Task directions: Return the lines below that contain the word "shoulder".

Source data:
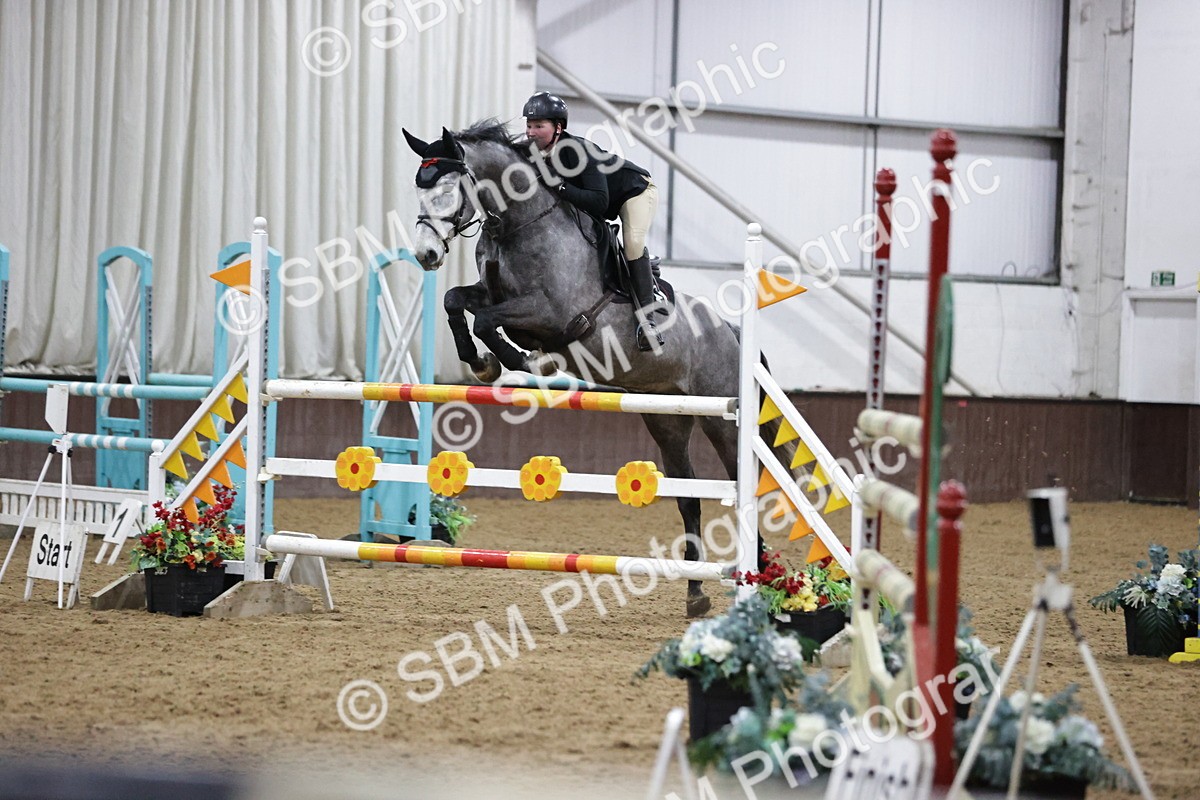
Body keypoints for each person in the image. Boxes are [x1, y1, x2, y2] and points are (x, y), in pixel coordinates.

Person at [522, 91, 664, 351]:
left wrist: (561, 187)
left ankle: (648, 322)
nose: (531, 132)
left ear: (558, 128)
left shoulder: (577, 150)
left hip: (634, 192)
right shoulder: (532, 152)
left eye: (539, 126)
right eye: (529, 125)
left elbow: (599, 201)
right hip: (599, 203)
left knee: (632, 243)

--

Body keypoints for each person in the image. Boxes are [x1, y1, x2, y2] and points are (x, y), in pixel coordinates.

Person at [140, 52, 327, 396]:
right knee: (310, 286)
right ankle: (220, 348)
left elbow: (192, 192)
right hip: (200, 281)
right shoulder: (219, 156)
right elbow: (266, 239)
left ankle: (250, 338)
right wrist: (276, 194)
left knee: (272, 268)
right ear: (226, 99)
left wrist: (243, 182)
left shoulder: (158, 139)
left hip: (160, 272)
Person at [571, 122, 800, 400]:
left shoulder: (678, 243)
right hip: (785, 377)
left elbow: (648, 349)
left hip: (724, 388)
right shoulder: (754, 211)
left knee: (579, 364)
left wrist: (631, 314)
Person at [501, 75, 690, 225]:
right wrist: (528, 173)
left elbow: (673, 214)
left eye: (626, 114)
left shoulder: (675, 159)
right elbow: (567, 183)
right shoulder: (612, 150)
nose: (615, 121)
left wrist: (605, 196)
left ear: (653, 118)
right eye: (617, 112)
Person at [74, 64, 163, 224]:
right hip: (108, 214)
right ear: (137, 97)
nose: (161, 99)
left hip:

---

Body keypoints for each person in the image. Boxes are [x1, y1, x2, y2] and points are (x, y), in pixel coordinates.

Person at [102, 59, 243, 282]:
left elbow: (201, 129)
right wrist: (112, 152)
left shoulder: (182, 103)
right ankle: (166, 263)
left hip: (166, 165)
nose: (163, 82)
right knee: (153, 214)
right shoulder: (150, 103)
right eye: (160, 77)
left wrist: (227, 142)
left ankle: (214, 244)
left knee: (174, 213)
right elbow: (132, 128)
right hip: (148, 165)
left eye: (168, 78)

Response area:
left shoulder: (577, 150)
right shoulder: (532, 152)
right shoulder: (219, 156)
left shoulder: (158, 139)
left shoulder: (678, 243)
right shoulder: (754, 211)
left shoulder: (675, 159)
right shoulder: (612, 150)
left shoulder: (182, 103)
right shoulder: (150, 103)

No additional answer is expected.